Instruction: Exclude the pictures and repeat all of the data exactly.

Provided data:
***

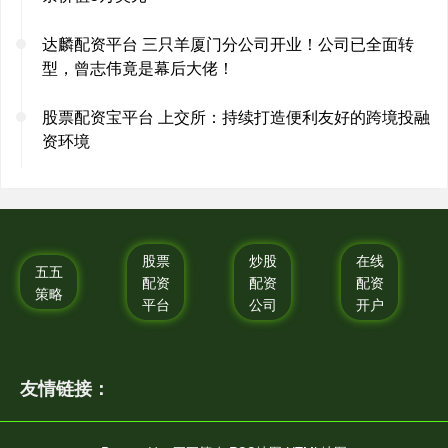
达麟配资平台 三只羊厦门分公司开业！公司已全面转
型，曾志伟竟是幕后大佬！
股票配资宝平台 上交所：持续打造便利友好的跨境投融
资环境
股票
炒股
在线
五五
配资
配资
配资
策略
平台
公司
开户
友情链接：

***

Exercise answer:
达麟配资平台 三只羊厦门分公司开业！公司已全面转
型，曾志伟竟是幕后大佬！
股票配资宝平台 上交所：持续打造便利友好的跨境投融
资环境
股票
炒股
在线
五五
配资
配资
配资
策略
平台
公司
开户
友情链接：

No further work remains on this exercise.